> DIRECTIONS
a. Answer these questions from the excerpt on transit-oriented developments:
(i) Which two anchors did Harvest Partners secure for Park Lane?
(ii) How many stories will Tempe Gateway have?
(iii) Which supermarket will be among the retail tenants at Waterfront Station?
b. Retype the passage of the excerpt on transit-oriented developments between "Retail, said Roberts, is" and "for early 2009.", inclusive.

Phase 1 of the high-rise Park Lane complex is slated to open in spring 2009, and will include significant retail, despite the fact that the mammoth NorthPark Mall is just across the North Central Expressway. “Because we are fortunate to be in the shadow of one of the most vibrant malls in the country, we knew that we couldn’t own fashion,” said Tod Ruble, partner of Harvest Partners. “But we knew we could attract important tenants.” Harvest Partners secured Whole Foods and Sports Club/LA-Dallas as anchors.
“Once Whole Foods is open, people in the uptown residential area can ride DART to work, go to the health club, and stop at Whole Foods on the way home,” said Ruble. Other retail uses that also work well in a TOD, according to Ruble, include service-oriented businesses such as salons, dry cleaners and apparel. “As long as the purchase is manageable to carry on a train, the retailer is suited to a TOD,” he said.
Park Lane will be a city in itself. Built in phases, the project will feature 700,000 sq. ft. of retail, 600 residential units, and about 800,000 sq. ft. of office. “This is a true mixed-use, layered vertical project in an authentic urban setting,” said Ruble.
Tempe Gateway, Tempe, Ariz.: Downtown Tempe is building a high-profile TOD of its own, and the sustainable attributes are many. Tempe Gateway, developed by Phoenix-based Opus West Corp. on land committed by U.S. Airways, will be located at a primary downtown Tempe stop along the new Valley Metro Light Rail, which in December opened its first 20-mile section of the electric-powered train system. The eight-story, 260,000-sq.-ft. mixed-use project will combine downtown entertainment, retail and office amenities with environmentally efficient design and construction features.
“Cities are highly attracted to projects such as Tempe Gateway,” said Jeff Roberts, VP of real estate development for Opus West. “You have live-work-play in one development, and the transit component reduces the traffic congestion.”
Retail, said Roberts, is an important part of the TOD mix. “Most TODs give you a reason and an opportunity to have ground-floor retail that is more sustainable and leasable,” he said. Five leases are currently under negotiation, though no tenant announcements can be made yet.
Twenty-five thousand sq. ft. of retail will have street or station frontage, offering retailers an active urban setting. Completion is slated for early 2009.
Waterfront Station, Washington, D.C.: Forest City Washington’s Water-front Station development in downtown Washington, D.C., is a major urban mixed-use in-fill with an existing Washington Metropolitan Area Transit Authority (Metrorail) station on site. “The original project was primarily office and retail of about 1.4 million sq. ft.,” said David Smith, development manager for Washington, D.C.-based Forest City Washington, which is partnering with Bresler & Reiner Inc. and Vornado/Charles E. Smith on the project. “It was a monolithic site with a huge mall on 13 acres, with the Metro at the southern edge.”
As part of the redevelopment of the former site of Waterside Mall, Forest City is restoring what was once blocked access to 4th Street, allowing bus access, designing in bike lanes and improving the traffic factor. A new pedestrian orientation has added to the sustainability of what will be a 2.5 million-sq.-ft., mixed-use development atop the Waterfront-SEU Metrorail station.
“Waterfront Station is designed for walking through the site, from the two residential towers to a brand-new theater complex, plus, of course, allowing foot traffic to the Metrorail,” said Gary McManus, director of marketing.
A minimum of 110,000 sq. ft. of retail—which could swell to as much as 150,000 sq. ft.—will include a Safeway supermarket, CVS/pharmacy and other retail tenants. At full build-out, Water-front Station is expected to include 1.2 million sq. ft. of office, 1,000 residential units and up to 150,000 sq. ft. of street-front retail and restaurants.

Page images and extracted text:
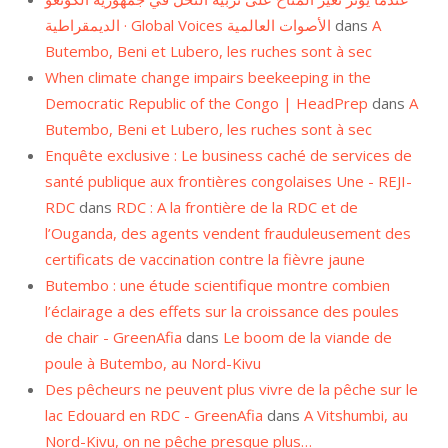
الديمقراطية · Global Voices الأصوات العالمية
dans
A
Butembo, Beni et Lubero, les ruches sont à sec
When climate change impairs beekeeping in the
Democratic Republic of the Congo | HeadPrep
dans
A
Butembo, Beni et Lubero, les ruches sont à sec
Enquête exclusive : Le business caché de services de
santé publique aux frontières congolaises Une - REJI-
RDC
dans
RDC : A la frontière de la RDC et de
l’Ouganda, des agents vendent frauduleusement des
certificats de vaccination contre la fièvre jaune
Butembo : une étude scientifique montre combien
l’éclairage a des effets sur la croissance des poules
de chair - GreenAfia
dans
Le boom de la viande de
poule à Butembo, au Nord-Kivu
Des pêcheurs ne peuvent plus vivre de la pêche sur le
lac Edouard en RDC - GreenAfia
dans
A Vitshumbi, au
Nord-Kivu, on ne pêche presque plus…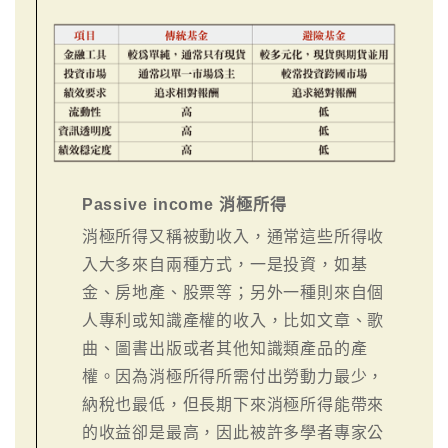
Passive income 消極所得
消極所得又稱被動收入，通常這些所得收
入大多來自兩種方式，一是投資，如基
金、房地產、股票等；另外一種則來自個
人專利或知識產權的收入，比如文章、歌
曲、圖書出版或者其他知識類產品的產
權。因為消極所得所需付出勞動力最少，
納稅也最低，但長期下來消極所得能帶來
的收益卻是最高，因此被許多學者專家公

> ANSWERS BY TASK
a.
(i) Whole Foods and Sports Club/LA-Dallas
(ii) Eight
(iii) Safeway

b.
Retail, said Roberts, is an important part of the TOD mix. “Most TODs give you a reason and an opportunity to have ground-floor retail that is more sustainable and leasable,” he said. Five leases are currently under negotiation, though no tenant announcements can be made yet.
Twenty-five thousand sq. ft. of retail will have street or station frontage, offering retailers an active urban setting. Completion is slated for early 2009.